Bir süredir ortalıkta Recep Tayyip Erdoğan’ı göremeyenler hem rahatlamışlardı hem de kafalarından geçen bir sürü soruyu sormadan da edememişlerdi. Sonra bir açıklama geldi. Recep Tayyip Erdoğan kendi çevresine topladığı bir kısım insanlarla bir toplantı yapacak ve halkı bilgilendirecekti. Bu toplantı da niyeyse kaçak sarayda değil de Çankaya Köşkü’nde yapılacaktı. Herkesi bir meraktır sardı. Kimbilir ne diyecek, korona virüs başta pek çok sorunla ilgili neler söyleyecekti, herkes merak içindeydi.
Sonuçta toplantı yapıldı. Toplantıda alınan kararları da mikrofonların başına geçen Erdoğan tek tek açıkladı. Yapılan açıklamaları alt alta yazdık, yanyana koyduk, çarptık, böldük çıkardık sonuçta ortaya dişe dokunur bir şey çıktığını göremedik.

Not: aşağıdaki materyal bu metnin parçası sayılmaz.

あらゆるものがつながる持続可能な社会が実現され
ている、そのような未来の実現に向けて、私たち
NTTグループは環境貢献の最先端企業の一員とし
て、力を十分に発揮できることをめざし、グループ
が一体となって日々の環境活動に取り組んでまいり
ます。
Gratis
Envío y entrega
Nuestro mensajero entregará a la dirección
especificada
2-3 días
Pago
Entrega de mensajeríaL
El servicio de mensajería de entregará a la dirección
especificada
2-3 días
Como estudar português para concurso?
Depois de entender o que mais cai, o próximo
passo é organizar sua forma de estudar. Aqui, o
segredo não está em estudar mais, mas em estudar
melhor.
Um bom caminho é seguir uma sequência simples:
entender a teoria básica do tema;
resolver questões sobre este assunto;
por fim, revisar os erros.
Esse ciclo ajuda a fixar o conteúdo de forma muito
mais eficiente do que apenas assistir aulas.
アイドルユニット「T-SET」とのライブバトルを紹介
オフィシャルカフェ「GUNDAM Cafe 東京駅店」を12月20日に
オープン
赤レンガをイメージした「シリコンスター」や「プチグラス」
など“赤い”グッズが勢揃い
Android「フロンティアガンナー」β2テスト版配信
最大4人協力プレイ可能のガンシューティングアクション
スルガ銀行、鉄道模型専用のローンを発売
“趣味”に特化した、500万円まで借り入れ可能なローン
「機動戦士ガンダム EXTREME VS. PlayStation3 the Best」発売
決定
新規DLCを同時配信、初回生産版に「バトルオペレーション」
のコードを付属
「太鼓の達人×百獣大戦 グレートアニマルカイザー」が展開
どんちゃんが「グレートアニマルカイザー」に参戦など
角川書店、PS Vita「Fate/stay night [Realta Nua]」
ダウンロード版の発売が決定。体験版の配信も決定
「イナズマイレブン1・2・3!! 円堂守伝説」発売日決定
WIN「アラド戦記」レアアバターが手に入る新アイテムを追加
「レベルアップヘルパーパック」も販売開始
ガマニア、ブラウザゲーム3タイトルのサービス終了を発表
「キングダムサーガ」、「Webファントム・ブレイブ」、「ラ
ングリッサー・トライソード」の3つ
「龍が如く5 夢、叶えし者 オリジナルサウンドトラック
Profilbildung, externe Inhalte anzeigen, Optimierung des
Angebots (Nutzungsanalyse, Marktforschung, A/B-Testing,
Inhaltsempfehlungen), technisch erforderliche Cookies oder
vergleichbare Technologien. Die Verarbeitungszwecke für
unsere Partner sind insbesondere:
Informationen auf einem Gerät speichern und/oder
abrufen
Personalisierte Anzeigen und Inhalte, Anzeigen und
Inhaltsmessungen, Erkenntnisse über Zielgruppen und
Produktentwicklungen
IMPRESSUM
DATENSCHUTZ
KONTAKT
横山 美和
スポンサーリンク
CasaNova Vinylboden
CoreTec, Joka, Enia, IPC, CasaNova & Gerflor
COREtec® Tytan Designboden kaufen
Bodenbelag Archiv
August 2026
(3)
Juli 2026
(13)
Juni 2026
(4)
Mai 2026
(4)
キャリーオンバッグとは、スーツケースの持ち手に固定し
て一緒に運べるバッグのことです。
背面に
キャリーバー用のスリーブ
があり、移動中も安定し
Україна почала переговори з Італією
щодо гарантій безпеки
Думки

Örneğin ekonomik açıklamaların hiçbirisi Fransa Cumhurbaşkanı Macron’un söylediklerine benzemediği gibi yanına bile yaklaşacak durumda değildi. Neden derseniz Macron; korona virüs tehlikesi boyunca bütün Fransız yurttaşlarını kast ederek hiçbir Fransız yurttaşının ne iş ne aş, ne de yaşamını bozacak bir şeyle karşılaşmayacağını söylediği gibi irili ufaklı Fransız şirketlerinin de işlerinin bozulmaması için her türlü yardımın yapılacağın dile getirdi. Üstelik genel olarak yapılacak tedbirler sonrası Fransız halkının da sırtına fazladan yük binmeyeceğine işaret etti.
Ya peki, Erdoğan’ın açıkladığı ekonomik tedbirlerde ne vardı?
Bence dikkate alınacak pek bir şey yoktu. Borçlar bir süreliğine ertelenecek ama bizim yurttaşlarımızın sırtındaki yük erteleme sonunda üçe beşe katlanarak altından kalkılamayacak bir ağırlığa ulaşacaktı ki yırtılan yine halkın yakası olacaktı. Uçak bileti, konaklama vergisi vb. gibi şeylerin ise gerçekten halkımızın yaşamında ne bir önemi vardı ne de halkımızın rahatlaması için bir sonuç doğuracaktı. İşini yitirenler için de söylenen pek bir şeyin olmaması ayrıca nelerle karşılaşacağımızın söylenmemesiydi ki doğrusu olur şey değildi. Neymiş efendim emekliler için verilen 1000 lira ha bayram öncesi verilmiş ha da bir ay önce verilmiş sorunu çözmek açısından bir değeri var mıydı varın bunu da siz düşünün.
Hani yazımızın başında espriden söz ettik ya işte sıra şimdi buraya geldi. Erdoğan, işte bu tedbirleri açıklarken orada bir işadamı mıymış neymiş güldü. Erdoğan’da durumu hemen değerlendirip bastı espirisini. “Açıklamalar hoşuna gitti gülersin değil mi” diye. Bu espri için bir şey demeyeceğim. Soğuk muydu, hatta buz gibi miydi varın bu ölçüyü de sizler kendi koyun.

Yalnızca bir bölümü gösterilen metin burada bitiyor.